Annemiek van Vleuten confirme qu’il y a des avancées et qu’on est aujourd’hui loin de ses premières saisons dans le peloton féminin. « Quand j’entends certaines coureuses se plaindre de la difficulté de la vie cycliste, je me dis : allez-y et travaillez quarante heures par semaine en même temps. C’est bien d’avoir connu cette réalité. (…) Je gagnais 800 euros par mois après avoir quitté mon travail. J’ai fait un grand pas dans l’inconnu. Et j’ai continué à vivre en colocation dans une chambre d’étudiant à Wageningen », explique celle qui a démarré sa carrière professionnelle à 26 ans. Et les exemples de coureuses qui ont dû poursuivre un second travail en plus de leur vie sportive, qui ont financé leur propre matériel ou leurs voyages malgré leur participation à des courses professionnelles… cela ne manque pas, même aujourd’hui.

Qui dit salaire minimum, dit nécessité d’un plus large budget. Qui dit large budget, dit nécessité d’aller chercher des sponsors. Qui dit sponsors, dit nécessité d’obtenir de la visibilité. Et cette visibilité, dans le cyclisme, s’obtient grâce à la télévision. Et à ce sujet-là, l’Amstel Gold Race apparaît comme un parent pauvre avec moins d’une heure de course diffusée pendant que d’autres courses flandriennes moins cotées, comme le GP de l’Escaut ou la Flèche Brabançonne ont droit à plus de deux heures de retransmission.

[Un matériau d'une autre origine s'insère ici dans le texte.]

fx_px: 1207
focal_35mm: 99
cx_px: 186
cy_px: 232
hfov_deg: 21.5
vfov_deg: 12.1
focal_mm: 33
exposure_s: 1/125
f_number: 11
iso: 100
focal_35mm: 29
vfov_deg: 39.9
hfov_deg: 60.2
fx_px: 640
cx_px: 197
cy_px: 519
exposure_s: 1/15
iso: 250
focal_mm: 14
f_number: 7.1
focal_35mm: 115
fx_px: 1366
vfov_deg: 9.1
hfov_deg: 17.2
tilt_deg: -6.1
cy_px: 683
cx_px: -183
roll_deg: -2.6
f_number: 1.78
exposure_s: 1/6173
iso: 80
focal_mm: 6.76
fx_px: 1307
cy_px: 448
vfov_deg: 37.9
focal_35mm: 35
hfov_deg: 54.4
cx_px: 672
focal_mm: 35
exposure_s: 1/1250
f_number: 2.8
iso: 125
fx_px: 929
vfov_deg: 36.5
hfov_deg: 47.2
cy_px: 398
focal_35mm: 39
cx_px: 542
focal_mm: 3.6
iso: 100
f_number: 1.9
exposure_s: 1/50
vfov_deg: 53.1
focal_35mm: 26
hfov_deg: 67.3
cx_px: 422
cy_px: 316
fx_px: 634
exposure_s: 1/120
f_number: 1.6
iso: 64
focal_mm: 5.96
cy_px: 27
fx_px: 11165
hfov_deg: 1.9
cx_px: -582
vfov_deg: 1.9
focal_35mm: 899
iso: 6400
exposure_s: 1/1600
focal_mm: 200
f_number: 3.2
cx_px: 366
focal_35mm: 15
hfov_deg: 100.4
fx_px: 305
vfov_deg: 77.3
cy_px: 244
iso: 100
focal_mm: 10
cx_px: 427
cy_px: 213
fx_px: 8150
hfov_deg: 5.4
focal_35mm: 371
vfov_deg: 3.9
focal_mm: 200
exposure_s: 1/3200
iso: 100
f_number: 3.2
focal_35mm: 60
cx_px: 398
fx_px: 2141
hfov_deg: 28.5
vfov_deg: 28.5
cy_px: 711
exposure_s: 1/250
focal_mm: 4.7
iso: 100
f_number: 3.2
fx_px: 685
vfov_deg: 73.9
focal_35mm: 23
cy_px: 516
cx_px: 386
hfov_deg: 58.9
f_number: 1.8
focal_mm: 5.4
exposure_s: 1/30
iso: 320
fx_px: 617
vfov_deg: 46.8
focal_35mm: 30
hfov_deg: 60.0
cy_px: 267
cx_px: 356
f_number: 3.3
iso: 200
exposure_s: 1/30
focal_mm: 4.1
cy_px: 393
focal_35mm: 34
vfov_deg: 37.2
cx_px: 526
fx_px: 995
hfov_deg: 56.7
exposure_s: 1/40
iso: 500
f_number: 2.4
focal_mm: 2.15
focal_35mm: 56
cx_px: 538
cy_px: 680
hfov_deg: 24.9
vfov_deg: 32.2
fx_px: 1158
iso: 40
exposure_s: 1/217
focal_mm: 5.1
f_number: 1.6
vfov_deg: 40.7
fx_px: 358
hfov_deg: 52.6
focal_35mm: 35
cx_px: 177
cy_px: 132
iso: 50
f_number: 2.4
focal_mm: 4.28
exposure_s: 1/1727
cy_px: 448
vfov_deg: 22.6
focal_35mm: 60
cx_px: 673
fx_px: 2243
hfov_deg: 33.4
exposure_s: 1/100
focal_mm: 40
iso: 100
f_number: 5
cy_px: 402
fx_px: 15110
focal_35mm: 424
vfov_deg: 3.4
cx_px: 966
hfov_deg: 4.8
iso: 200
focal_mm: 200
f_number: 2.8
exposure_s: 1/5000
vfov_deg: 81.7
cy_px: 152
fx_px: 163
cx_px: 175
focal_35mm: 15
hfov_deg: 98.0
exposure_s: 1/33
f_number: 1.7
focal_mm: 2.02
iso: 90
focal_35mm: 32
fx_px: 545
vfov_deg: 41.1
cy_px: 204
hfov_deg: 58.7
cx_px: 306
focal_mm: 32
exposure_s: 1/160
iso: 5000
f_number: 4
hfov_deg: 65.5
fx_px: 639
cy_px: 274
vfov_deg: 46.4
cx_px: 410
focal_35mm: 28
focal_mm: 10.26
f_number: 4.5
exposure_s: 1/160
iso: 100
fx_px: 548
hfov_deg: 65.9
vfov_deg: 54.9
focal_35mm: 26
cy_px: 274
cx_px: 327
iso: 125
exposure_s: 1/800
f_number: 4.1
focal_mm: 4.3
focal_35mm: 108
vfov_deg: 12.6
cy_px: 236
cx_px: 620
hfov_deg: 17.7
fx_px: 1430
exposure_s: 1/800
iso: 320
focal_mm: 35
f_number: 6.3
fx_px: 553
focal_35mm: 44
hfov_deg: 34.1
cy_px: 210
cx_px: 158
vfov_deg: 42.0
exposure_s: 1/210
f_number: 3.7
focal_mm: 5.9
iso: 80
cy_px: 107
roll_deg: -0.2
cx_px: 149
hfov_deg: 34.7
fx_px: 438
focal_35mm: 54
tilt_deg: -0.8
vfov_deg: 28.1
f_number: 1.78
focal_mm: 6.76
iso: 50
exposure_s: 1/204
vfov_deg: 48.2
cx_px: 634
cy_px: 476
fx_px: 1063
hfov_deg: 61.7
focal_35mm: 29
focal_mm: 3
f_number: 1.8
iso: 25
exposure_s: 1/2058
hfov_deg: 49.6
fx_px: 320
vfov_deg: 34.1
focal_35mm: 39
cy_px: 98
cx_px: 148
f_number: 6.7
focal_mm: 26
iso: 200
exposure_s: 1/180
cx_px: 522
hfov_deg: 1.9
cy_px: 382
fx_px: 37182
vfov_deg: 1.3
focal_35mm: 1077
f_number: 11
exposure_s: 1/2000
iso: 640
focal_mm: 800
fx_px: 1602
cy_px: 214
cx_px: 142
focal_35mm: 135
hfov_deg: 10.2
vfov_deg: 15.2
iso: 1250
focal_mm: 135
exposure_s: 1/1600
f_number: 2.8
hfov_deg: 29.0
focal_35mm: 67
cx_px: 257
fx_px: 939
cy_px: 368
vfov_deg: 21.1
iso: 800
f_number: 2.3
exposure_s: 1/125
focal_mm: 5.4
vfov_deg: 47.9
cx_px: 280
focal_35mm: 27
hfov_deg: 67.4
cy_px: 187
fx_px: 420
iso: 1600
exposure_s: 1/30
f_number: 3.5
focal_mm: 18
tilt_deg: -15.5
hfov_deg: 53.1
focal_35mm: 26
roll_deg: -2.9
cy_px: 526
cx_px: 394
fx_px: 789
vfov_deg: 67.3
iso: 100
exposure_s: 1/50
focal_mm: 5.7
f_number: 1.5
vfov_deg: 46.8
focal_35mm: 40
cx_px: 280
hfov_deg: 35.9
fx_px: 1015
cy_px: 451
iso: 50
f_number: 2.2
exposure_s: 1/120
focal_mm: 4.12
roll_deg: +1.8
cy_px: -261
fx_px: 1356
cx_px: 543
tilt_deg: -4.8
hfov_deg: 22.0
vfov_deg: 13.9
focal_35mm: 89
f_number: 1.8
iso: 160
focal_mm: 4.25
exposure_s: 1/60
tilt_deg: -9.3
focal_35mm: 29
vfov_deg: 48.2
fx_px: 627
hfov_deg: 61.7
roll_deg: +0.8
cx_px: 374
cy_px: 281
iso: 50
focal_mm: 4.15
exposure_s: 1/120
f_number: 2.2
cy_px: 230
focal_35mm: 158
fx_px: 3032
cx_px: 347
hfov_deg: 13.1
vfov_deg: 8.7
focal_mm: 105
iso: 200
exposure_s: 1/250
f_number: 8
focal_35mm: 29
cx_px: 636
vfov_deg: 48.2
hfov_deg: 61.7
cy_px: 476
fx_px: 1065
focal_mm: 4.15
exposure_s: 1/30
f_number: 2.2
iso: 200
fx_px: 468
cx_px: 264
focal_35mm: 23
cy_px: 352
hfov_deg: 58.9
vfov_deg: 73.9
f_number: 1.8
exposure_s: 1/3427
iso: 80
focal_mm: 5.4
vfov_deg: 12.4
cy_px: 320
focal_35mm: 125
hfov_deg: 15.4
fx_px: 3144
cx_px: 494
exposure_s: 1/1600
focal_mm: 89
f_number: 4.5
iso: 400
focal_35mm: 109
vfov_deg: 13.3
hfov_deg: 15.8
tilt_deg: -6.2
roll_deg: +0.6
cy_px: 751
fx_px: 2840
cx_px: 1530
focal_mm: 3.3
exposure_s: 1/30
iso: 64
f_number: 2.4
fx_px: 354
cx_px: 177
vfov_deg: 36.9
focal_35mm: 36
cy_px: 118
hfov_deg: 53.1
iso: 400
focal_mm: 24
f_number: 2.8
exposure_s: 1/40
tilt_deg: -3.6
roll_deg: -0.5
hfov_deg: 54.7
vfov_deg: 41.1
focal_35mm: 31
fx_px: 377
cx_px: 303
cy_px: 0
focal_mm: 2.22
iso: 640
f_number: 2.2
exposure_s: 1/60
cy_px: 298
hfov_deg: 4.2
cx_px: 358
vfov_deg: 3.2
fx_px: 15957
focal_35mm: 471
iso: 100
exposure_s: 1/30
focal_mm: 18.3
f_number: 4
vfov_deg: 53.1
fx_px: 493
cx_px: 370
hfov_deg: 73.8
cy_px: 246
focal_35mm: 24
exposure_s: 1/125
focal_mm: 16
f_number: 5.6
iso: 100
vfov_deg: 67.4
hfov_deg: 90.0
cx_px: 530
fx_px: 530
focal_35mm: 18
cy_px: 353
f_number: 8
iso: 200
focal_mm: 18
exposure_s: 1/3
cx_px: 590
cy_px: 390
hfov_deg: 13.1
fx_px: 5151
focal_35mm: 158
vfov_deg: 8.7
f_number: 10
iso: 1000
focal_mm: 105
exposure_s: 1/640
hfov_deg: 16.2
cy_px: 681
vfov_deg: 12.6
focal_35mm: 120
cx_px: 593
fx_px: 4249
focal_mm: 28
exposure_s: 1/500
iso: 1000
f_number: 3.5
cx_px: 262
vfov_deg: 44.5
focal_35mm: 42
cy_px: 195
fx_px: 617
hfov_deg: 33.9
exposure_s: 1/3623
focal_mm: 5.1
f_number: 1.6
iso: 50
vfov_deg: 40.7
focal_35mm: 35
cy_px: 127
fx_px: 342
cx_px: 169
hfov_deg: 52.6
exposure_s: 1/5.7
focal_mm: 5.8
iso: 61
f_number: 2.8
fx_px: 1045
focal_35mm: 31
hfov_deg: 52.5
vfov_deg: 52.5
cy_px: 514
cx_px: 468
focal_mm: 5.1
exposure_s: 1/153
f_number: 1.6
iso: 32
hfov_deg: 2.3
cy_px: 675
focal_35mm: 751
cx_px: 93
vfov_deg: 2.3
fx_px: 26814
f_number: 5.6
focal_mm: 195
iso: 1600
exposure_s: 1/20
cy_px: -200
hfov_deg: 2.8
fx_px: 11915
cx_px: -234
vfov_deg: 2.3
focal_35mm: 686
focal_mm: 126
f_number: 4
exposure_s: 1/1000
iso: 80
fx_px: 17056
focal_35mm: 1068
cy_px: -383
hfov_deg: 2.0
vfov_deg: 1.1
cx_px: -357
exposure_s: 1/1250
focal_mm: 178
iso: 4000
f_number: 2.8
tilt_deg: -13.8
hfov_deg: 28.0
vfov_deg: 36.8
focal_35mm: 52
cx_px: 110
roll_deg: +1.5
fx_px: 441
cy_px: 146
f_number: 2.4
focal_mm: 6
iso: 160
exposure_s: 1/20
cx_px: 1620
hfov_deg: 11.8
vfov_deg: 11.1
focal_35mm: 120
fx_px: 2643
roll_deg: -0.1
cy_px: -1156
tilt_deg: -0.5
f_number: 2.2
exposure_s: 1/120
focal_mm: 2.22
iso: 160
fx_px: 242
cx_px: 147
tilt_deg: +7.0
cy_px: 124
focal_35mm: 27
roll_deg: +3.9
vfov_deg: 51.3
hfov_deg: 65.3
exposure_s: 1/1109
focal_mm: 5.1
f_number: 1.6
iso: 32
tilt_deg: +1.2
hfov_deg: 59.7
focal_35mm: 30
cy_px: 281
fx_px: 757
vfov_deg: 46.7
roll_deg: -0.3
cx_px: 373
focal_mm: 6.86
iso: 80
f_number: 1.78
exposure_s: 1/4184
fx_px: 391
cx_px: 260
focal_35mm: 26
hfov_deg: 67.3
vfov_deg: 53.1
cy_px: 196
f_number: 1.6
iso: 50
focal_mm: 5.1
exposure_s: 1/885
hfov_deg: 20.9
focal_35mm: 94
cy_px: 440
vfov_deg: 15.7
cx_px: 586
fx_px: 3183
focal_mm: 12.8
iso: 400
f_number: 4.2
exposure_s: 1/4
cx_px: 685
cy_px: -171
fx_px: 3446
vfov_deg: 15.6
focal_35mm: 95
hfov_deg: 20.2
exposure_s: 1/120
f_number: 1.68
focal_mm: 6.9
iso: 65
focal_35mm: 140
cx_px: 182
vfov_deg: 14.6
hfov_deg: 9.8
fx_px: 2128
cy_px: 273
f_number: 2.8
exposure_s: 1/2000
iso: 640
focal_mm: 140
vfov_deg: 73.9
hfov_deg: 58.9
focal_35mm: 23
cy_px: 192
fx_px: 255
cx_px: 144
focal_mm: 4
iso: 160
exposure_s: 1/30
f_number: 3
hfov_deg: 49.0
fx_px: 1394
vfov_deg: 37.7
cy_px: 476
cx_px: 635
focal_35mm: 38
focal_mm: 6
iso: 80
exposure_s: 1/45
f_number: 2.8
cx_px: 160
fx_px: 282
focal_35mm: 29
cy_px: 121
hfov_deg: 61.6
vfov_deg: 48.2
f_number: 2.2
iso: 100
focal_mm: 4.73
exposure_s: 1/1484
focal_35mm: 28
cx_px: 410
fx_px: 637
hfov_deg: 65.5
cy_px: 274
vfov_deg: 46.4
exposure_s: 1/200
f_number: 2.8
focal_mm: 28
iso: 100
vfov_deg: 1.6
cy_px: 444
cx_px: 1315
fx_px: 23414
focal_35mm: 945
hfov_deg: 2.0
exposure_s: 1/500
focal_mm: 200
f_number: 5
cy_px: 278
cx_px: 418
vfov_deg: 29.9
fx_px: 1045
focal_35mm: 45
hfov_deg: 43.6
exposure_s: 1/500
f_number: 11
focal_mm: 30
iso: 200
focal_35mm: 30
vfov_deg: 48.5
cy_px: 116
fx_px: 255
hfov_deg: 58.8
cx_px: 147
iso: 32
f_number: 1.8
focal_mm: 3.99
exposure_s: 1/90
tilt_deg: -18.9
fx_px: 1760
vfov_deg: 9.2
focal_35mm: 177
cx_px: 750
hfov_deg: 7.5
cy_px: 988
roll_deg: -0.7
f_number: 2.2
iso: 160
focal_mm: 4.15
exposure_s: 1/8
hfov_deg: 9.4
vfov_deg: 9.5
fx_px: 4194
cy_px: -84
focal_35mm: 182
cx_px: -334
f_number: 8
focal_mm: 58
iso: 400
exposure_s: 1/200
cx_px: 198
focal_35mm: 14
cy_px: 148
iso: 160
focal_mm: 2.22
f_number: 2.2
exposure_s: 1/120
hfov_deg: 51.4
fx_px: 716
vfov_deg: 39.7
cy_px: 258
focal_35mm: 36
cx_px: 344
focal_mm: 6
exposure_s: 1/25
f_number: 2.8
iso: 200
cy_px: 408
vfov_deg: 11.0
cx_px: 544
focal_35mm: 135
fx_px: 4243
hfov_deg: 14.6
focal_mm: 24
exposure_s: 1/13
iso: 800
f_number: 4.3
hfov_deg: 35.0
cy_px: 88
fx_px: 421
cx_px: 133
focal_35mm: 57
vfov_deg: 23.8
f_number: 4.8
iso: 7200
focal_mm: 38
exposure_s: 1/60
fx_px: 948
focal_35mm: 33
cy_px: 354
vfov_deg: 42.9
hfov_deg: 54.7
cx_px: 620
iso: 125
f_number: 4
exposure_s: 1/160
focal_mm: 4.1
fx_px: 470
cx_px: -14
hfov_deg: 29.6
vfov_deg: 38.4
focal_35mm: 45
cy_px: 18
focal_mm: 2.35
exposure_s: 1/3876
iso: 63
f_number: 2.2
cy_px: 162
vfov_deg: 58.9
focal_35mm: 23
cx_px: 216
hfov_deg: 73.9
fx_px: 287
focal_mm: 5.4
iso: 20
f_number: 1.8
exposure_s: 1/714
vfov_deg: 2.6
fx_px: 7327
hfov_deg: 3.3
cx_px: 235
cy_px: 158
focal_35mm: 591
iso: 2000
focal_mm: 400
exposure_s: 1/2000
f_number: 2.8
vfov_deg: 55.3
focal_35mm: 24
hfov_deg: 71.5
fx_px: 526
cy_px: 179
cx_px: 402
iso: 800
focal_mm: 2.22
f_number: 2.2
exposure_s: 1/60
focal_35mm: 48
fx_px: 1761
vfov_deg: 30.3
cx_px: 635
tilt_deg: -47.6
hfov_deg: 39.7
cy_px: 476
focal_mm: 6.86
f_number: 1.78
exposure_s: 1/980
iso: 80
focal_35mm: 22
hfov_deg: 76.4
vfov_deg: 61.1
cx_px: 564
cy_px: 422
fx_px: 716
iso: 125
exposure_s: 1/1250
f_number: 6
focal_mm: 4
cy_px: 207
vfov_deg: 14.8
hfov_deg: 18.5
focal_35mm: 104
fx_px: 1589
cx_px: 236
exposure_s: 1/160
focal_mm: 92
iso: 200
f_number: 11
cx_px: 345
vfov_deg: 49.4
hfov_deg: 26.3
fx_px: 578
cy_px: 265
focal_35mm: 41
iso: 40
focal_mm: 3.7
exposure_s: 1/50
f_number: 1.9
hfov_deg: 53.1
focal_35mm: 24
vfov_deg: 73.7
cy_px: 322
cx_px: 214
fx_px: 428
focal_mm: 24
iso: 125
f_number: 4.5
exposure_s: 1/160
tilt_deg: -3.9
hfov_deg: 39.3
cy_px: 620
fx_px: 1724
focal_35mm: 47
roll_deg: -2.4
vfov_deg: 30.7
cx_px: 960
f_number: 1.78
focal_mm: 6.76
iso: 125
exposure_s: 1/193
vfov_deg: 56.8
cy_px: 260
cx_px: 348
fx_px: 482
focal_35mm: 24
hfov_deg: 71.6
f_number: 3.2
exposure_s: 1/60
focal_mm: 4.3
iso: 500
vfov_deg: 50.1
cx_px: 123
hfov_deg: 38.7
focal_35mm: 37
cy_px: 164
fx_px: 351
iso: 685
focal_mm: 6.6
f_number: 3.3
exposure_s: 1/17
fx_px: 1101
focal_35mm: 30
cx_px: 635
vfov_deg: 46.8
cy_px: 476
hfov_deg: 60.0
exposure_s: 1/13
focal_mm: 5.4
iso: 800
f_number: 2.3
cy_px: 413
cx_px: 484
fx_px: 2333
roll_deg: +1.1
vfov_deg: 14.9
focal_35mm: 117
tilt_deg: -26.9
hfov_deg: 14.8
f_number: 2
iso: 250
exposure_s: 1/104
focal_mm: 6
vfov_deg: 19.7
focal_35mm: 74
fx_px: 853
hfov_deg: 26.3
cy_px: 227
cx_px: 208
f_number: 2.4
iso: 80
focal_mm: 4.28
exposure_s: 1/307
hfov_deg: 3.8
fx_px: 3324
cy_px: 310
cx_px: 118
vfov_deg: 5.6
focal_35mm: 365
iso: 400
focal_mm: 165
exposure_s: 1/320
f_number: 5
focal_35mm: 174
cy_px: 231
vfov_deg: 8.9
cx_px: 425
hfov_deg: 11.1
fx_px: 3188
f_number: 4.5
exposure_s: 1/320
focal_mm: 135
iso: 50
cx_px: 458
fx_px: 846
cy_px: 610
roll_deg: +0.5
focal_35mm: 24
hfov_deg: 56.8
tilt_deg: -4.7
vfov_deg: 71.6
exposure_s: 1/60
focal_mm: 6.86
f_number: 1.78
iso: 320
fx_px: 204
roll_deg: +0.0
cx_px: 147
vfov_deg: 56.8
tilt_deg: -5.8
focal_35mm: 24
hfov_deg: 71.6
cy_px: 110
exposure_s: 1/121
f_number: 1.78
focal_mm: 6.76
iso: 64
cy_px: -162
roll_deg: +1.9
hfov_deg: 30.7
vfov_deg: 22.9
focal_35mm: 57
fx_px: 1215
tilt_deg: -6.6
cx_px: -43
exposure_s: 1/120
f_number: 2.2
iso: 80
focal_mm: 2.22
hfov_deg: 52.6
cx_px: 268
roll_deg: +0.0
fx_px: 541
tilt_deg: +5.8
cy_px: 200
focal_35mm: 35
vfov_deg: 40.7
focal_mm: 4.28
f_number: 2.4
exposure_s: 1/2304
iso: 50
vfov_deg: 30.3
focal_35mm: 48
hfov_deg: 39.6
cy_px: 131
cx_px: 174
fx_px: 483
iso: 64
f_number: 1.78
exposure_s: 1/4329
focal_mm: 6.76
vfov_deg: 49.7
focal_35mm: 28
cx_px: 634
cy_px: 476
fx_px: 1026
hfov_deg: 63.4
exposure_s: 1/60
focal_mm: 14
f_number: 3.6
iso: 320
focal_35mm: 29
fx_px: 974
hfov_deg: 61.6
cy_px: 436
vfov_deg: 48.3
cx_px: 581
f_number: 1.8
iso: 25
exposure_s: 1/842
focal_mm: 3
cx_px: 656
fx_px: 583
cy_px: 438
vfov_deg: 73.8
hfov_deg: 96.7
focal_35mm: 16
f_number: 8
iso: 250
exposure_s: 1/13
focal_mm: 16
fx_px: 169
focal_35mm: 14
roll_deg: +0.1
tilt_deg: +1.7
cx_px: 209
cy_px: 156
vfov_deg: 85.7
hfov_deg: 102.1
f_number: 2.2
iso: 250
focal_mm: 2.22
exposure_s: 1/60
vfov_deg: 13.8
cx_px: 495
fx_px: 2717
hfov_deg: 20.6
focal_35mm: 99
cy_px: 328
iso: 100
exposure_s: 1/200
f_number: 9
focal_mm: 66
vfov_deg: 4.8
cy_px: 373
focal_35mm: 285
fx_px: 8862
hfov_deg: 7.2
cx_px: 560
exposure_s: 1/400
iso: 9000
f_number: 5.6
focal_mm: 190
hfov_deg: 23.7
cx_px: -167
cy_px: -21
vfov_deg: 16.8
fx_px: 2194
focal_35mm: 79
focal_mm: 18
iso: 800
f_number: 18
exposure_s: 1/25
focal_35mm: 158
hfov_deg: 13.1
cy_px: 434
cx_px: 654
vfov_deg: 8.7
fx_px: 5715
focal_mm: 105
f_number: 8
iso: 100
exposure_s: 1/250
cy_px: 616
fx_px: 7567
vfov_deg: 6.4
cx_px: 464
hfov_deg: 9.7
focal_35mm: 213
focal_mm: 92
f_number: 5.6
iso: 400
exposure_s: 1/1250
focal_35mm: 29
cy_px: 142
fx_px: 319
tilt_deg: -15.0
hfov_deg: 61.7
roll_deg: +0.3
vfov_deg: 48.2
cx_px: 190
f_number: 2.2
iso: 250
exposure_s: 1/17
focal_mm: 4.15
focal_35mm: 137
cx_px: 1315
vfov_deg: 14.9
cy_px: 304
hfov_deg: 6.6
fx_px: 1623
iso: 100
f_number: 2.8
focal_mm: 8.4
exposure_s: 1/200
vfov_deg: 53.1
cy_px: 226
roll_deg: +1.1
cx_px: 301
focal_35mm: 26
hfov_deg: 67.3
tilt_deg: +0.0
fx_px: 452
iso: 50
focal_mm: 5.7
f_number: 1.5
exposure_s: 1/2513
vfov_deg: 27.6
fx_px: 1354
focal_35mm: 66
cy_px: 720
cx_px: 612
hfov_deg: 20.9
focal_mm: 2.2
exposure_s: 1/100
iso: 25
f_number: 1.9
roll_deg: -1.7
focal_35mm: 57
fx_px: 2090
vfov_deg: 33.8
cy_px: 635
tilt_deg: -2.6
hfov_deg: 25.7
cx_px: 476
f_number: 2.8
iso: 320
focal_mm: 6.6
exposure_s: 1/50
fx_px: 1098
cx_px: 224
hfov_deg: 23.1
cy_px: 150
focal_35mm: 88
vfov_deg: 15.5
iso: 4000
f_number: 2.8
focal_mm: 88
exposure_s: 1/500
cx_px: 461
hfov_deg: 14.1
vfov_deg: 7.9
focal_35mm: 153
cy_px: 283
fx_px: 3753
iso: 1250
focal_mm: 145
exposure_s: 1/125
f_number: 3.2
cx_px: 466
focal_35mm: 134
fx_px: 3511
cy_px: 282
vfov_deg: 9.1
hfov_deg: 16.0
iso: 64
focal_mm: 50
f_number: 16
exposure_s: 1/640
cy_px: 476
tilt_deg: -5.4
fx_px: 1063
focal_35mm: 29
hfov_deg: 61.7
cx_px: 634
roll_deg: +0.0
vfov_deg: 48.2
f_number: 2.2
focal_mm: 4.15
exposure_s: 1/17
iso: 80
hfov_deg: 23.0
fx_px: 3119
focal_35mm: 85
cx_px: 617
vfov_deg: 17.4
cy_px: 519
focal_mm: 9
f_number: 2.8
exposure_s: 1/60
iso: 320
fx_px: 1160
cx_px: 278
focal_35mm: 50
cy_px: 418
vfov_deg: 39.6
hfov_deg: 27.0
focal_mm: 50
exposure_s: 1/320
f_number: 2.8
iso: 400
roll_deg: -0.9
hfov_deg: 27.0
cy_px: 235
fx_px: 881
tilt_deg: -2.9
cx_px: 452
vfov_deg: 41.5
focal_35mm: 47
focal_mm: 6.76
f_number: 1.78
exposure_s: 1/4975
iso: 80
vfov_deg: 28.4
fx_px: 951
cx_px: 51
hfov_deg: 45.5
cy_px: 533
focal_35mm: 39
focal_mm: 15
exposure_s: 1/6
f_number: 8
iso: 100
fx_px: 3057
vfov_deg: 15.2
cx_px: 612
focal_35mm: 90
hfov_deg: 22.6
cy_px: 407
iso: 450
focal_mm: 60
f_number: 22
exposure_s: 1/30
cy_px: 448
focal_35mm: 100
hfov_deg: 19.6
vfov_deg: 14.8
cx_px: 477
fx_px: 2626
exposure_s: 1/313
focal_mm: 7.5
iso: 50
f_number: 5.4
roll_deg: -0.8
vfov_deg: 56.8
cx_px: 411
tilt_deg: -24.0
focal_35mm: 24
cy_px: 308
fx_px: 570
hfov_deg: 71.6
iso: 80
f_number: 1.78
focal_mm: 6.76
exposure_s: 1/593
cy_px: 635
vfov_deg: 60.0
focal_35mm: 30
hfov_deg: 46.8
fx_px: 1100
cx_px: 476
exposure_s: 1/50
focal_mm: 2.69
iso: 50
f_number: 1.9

« La télévision est la priorité. Si la couverture télévisée est meilleure, l’argent pour le sport rentrera plus facilement », expliquait en début de saison le CEO de Flanders Classics, Tomas Van den Spiegel. Une priorité confirmée au fil des saisons, vu la ferveur qui augmente au fil des mois pour le cyclisme féminin, grâce à des meilleures couvertures en TV et sur Internet. Cela peut profiter dans l’ensemble au peloton. Alors qu’une égalité de primes ne profite finalement qu’aux cyclistes qui performent déjà et sont déjà aux avant-postes. L’occasion donc de rappeler à l’UCI la nécessité de poursuivre son programme vers une plus large égalité entre le peloton féminin et le peloton masculin. Et ne pas compter que sur les initiatives de quelques organisations.